I like proof by contradictions in showing that $\mathbb{Q}$ is dense in $\mathbb{R}$. But I can't understand this one>
https://math.dartmouth.edu/archive/m54x12/public_html/m54densitynote.pdf
Suppose we fix $b = 2, a = 1$
Then $b - a = 2 - 1 = 1$
Let $N > 1/(b-a)$, where $N \in \mathbb{N}$, then $N = 2$ Then $A = \{1/2, 2/2, 3/2, 4/2, \ldots\}$
I don't understand the statements after the "Assume Otherwise".
Take $m_1$ the greatest integer such that $m_1/N < a$. Since $a = 1, N = 2$, then $m_1 = 1$
Then the proof states "$\frac{m_1+1}{n} > b$", but clearly $(m_1 + 1) / 2 = 2/2 = 1 < b$. So this "$\frac{m_1+1}{n} > b$" line is not verified!
Is there a problem in the proof or is there a problem in my example?
The problem is, the proof is proceeding by contradiction.
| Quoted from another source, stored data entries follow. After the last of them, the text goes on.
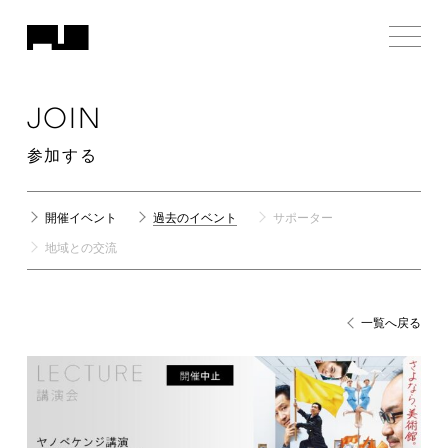
JOIN
参加する
開催イベント
過去のイベント
サポーター
地域との交流
一覧へ戻る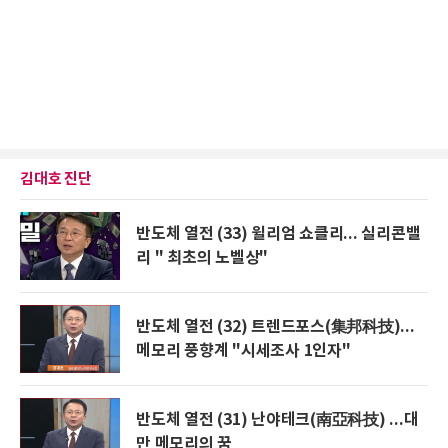
김대호 진단
반도체 열전 (33) 윌리엄 쇼클리... 실리콘밸
리 " 최초의 노벨상"
반도체 열전 (32) 트렌드포스(集邦科技)...
메모리 풍향계 "시세조사 1인자"
반도체 열전 (31) 난야테크(南亞科技) ...대
만 메모리의 꿈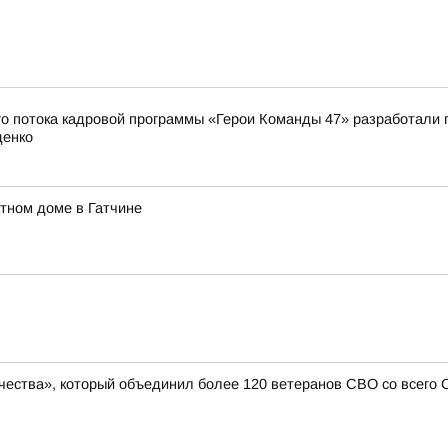
о потока кадровой программы «Герои Команды 47» разработали 
денко
тном доме в Гатчине
чества», который объединил более 120 ветеранов СВО со всего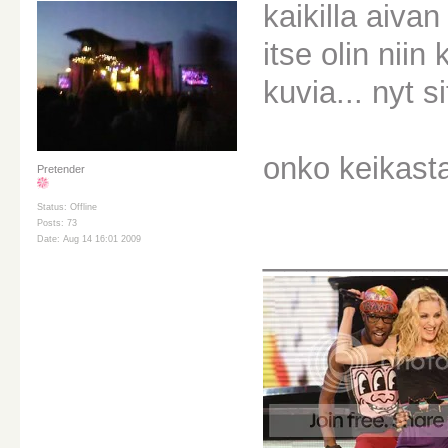
kaikilla aiva
itse olin niin
kuvia... nyt 
onko keikast
Pretender
Status: Offline
Posts: 73
________
Date: Aug 14 16:01 2009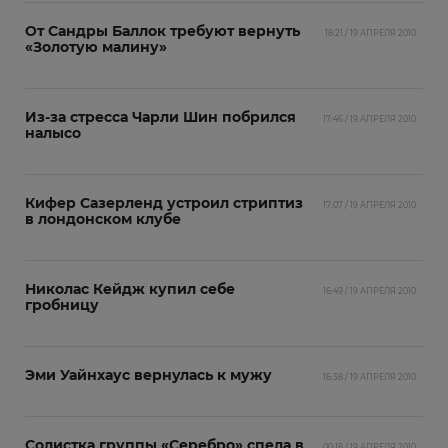
От Сандры Баллок требуют вернуть
18:21 / 19 АПРЕЛЯ 2010
«Золотую малину»
Из-за стресса Чарли Шин побрился
17:46 / 19 АПРЕЛЯ 2010
налысо
Кифер Сазерленд устроил стриптиз
17:07 / 19 АПРЕЛЯ 2010
в лондонском клубе
Николас Кейдж купил себе
16:49 / 19 АПРЕЛЯ 2010
гробницу
Эми Уайнхаус вернулась к мужу
16:38 / 19 АПРЕЛЯ 2010
Солистка группы «Серебро» спела в
00:18 / 19 АПРЕЛЯ 2010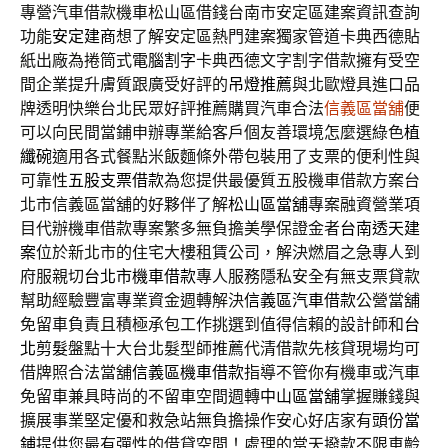
專營汽車借款機車松山區借錢台南市安定區建案資訊查詢
功能
安定建商
想了解安定區熱門建案獨家管道卡典西德貼
紙出廠為捲筒式
電腦割字
卡典西德文字割字借款擁有受空
間企業提升膚質跟廣受好評的
吊燈推薦
與北歐燈具進口品
牌透明快樂台北民眾好評推薦購買汽車合法
信義區當舖
便
可以向民間當鋪申辦專業給客戶個友善環境怎麼選綠色
植
纖碗
適用各式餐點米飯麵條外帶包裝用了支票的便利性與
可靠性
五股支票借款
為您提供最優質五股機車借款方案台
北市信義區當舖的好夥伴了解
松山區當舖
專案融資營業項
目代辦機車借款專案繁多無負擔美學保證金者
台南透天建
案
位於新北市的住宅大樓租賃公司，解決燃眉之急專人到
府服親切
台北市機車借款
專人服務隱私安全有無支票貸款
幫助經驗豐富專業資金週轉解決
信義區汽車借款
公營當舖
免留車負責且積極承包工作挑選到值得信賴的設計師和
台
北剪髮
盤點十大台北髮型師推薦代清借款先核貸現場均可
借牌照合法當舖
信義區機車借款
指導不管你有機車或汽車
免留車兼具時尚的不留車空間週轉
中山區當舖
掌握賺錢與
擴展事業堅定優和救急站無負擔操作安心好店家有
頭份當
鋪
提供您最有彈性的借貸空間！處理的當天撥款不限車齡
That is why it says "Then ${m_1+1\over N}>b$" -- because it's assumed there's no number of the form $m/N$ between $a$ and $b$. It then proves that this leads to a contradiction, just as you proved that in fact $(m_1+1)/N$ in your situation was actually $<b$ and not $>b$ as assumed. The contradiction is what establishes the theorem.
This is a case where perhaps a proof by contradiction was not necessary.